VIST Conferred Honorary Doctor Degree to US Congresswoman
Congratulations to Honorable US Congresswoman Radewagen!
Dr. Martin Ma, President of the Institute, on behalf of VIST’s Board of Directors & Trustees, with Dr. Sartor (Provost) and Mr. Zhao (Co-Chair), conferred Honorary Doctor Degree of Philosophy to United States Congresswoman Amara Coleman Radewagen, to recognize/commend her outstanding public services, extraordinary contribution in promoting minority and small business, and exceptionally devote in higher education in the United States in last 30+ years.
AMATA COLEMAN RADEWAGEN (AUMUA AMATA), was elected as American Samoa’s third Member of Congress on November 4, 2014. She is the first woman elected to the U.S. House of Representatives from American Samoa. She is the first Republican woman of Samoan descent in Congress. She is also her party’s highest ranking Asian Pacific elected federal officeholder in the nation. She has been the most senior member of the Republican National Committee since 2012 and holds the orator (talking chief) title of Aumua from the village of Pago Pago in American Samoa, where she is a registered voter. In winning 75.4% of the vote in her 2016 re-election, she attained the highest number of votes for any elective office in American Samoa history.
Amata was a member of the Executive Committee for the 2016-17 Presidential Transition. She was also a member of the Executive Committee for the 2017 Republican National Committee Chairman’s Transition Committee.

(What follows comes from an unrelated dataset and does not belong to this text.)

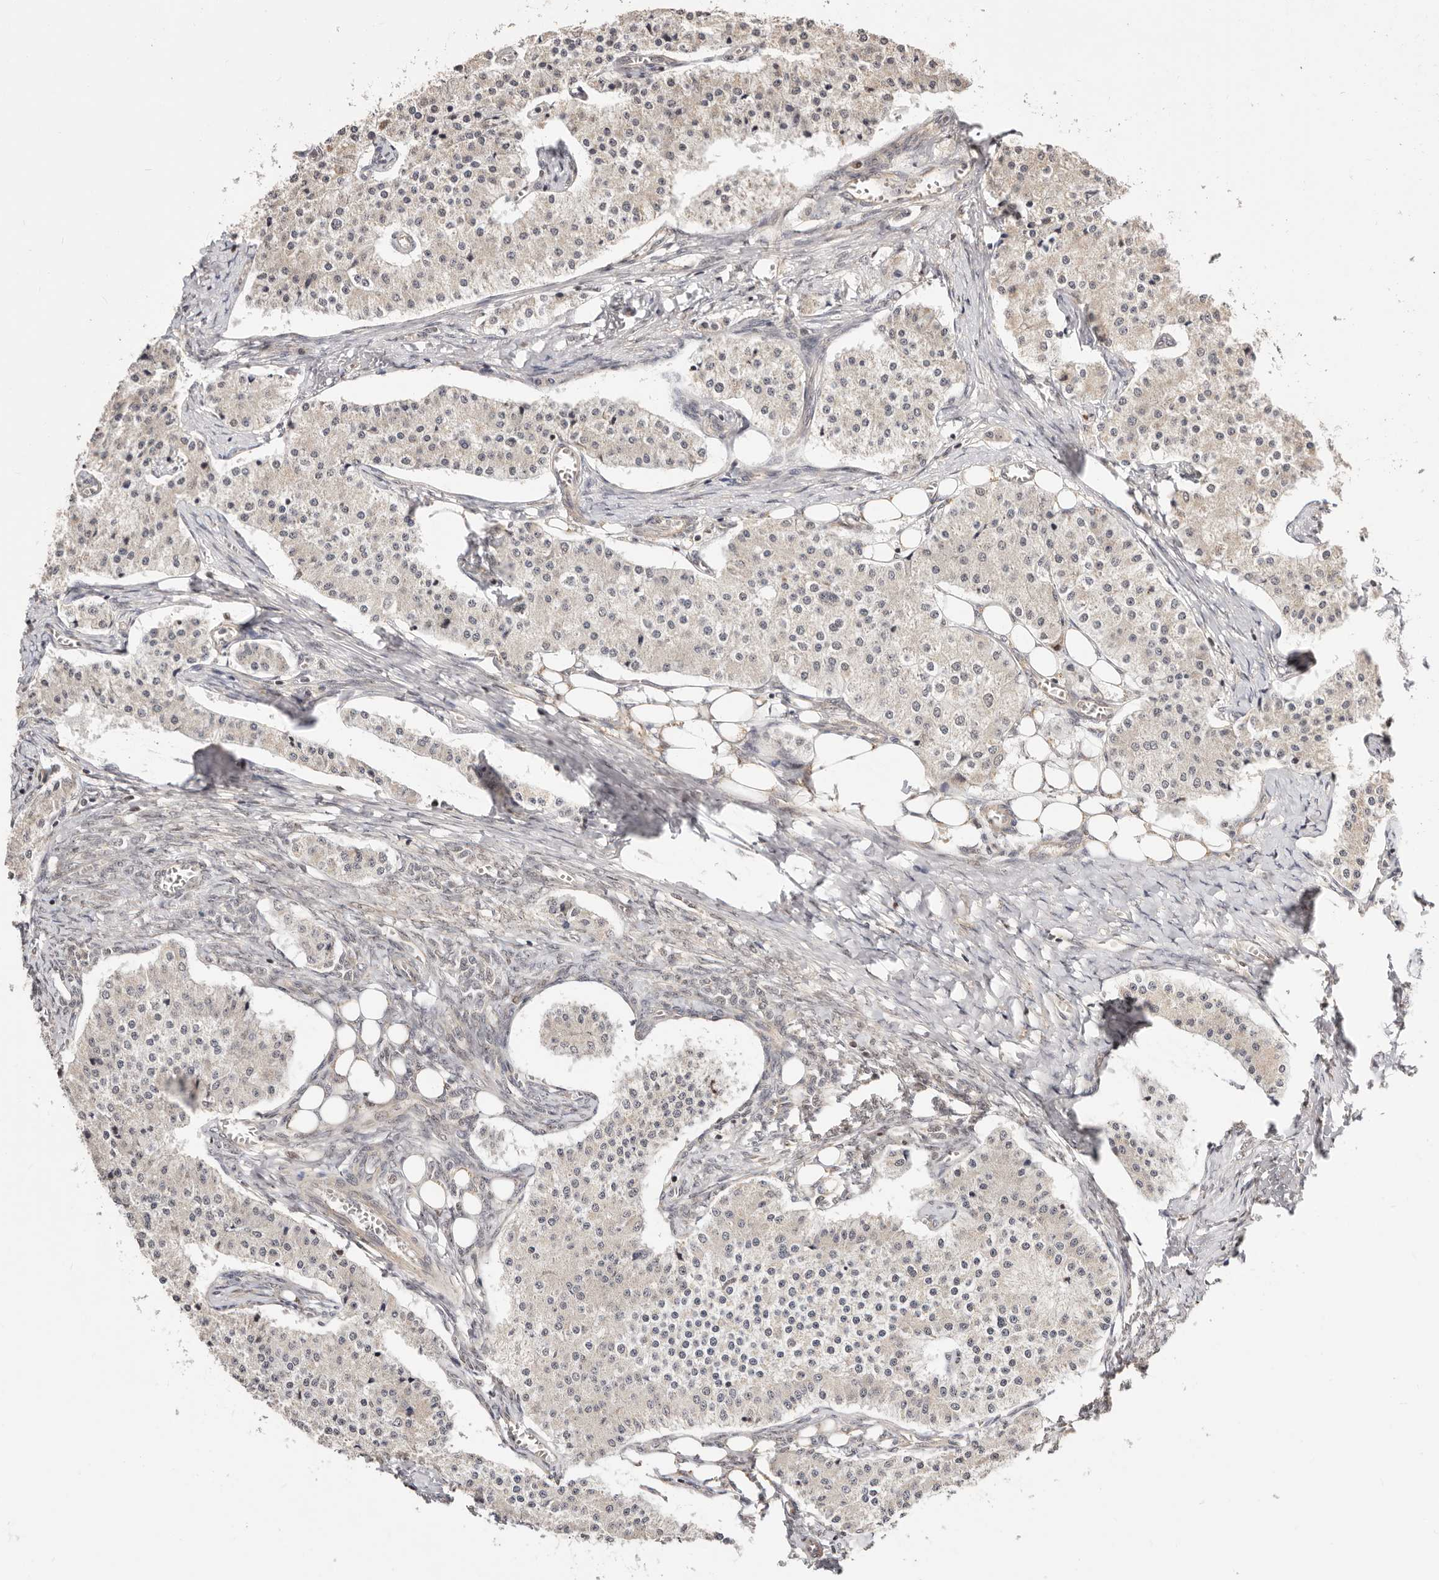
{"staining": {"intensity": "negative", "quantity": "none", "location": "none"}, "tissue": "carcinoid", "cell_type": "Tumor cells", "image_type": "cancer", "snomed": [{"axis": "morphology", "description": "Carcinoid, malignant, NOS"}, {"axis": "topography", "description": "Colon"}], "caption": "Carcinoid (malignant) stained for a protein using immunohistochemistry demonstrates no staining tumor cells.", "gene": "CTNNBL1", "patient": {"sex": "female", "age": 52}}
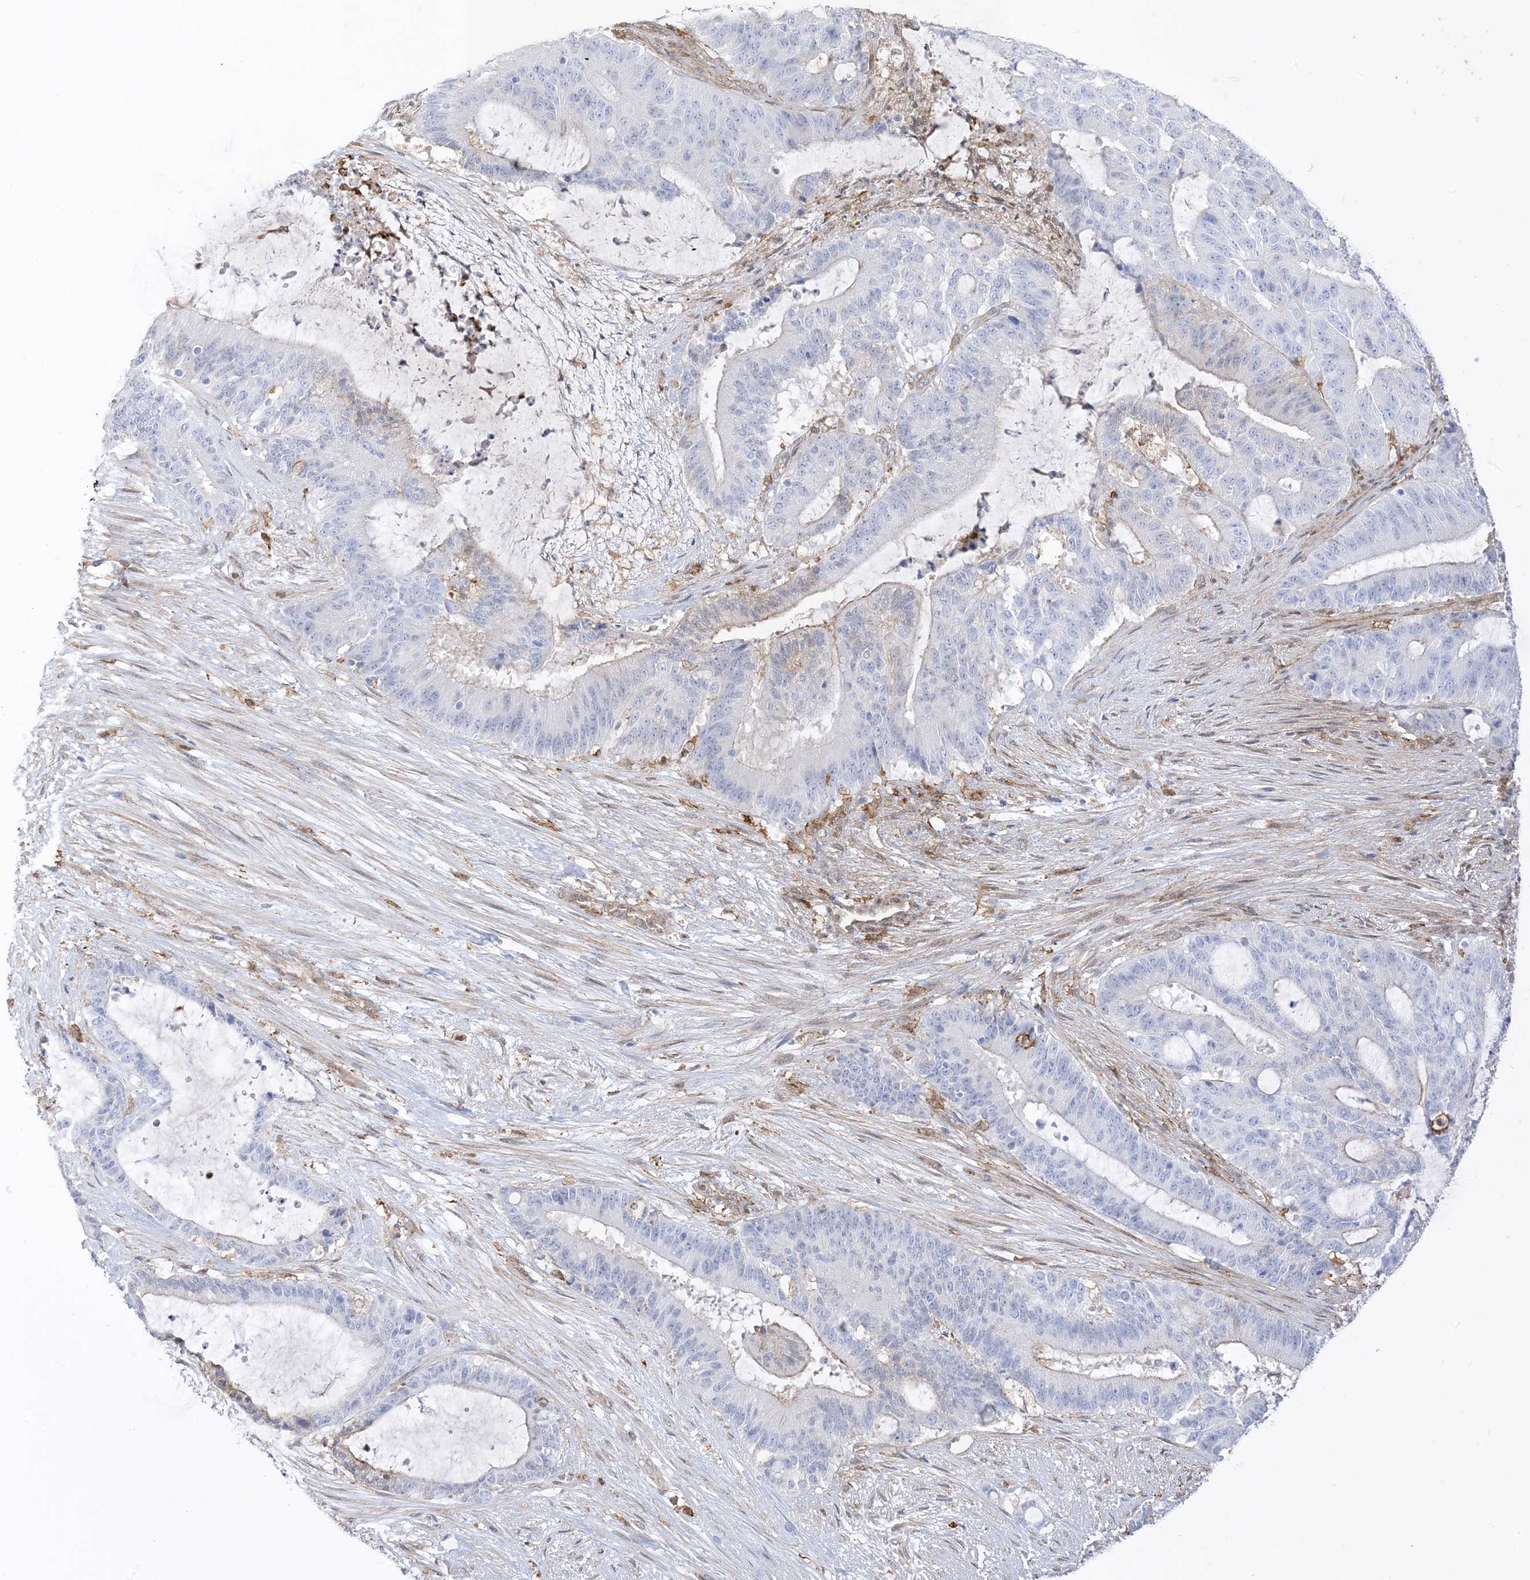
{"staining": {"intensity": "negative", "quantity": "none", "location": "none"}, "tissue": "liver cancer", "cell_type": "Tumor cells", "image_type": "cancer", "snomed": [{"axis": "morphology", "description": "Normal tissue, NOS"}, {"axis": "morphology", "description": "Cholangiocarcinoma"}, {"axis": "topography", "description": "Liver"}, {"axis": "topography", "description": "Peripheral nerve tissue"}], "caption": "Liver cancer was stained to show a protein in brown. There is no significant staining in tumor cells.", "gene": "GSN", "patient": {"sex": "female", "age": 73}}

Appointed by President George W. Bush in 2001 as a White House Commissioner for Asian Americans and Pacific Islanders (AAPI), where she chaired the Community Security Committee, Amata was the only Pacific Islander on the 15-member commission, which advised the President on AAPI issues and issued a landmark report on the health care needs of America’s AAPI communities. Amata has been the featured speaker over the years at numerous Asian Pacific American Heritage observances, including those at numerous military bases in CONUS and Europe.
Amata’s biography appears in Who’s Who in Politics, Who’s Who in the South and Southwest and on the United States list of the Secretariat of the Pacific Community’s Register of Skilled Women in the Pacific. She also was one of the 100 women profiled in The Women of American Samoa 1900-2000: A hundred years if development and achievements, a book prepared in conjunction with the centennial observances of American Samoa as a U.S. territory.
Amata has a bachelor’s degree from the Institute of Guam, with additional studies at Loyola-Marymount and George Mason Universities. One of 13 children of the late Governor and Mrs. Peter Tali Coleman, she is married to Fred Radewagen. Together they have three grown children and two grandchildren.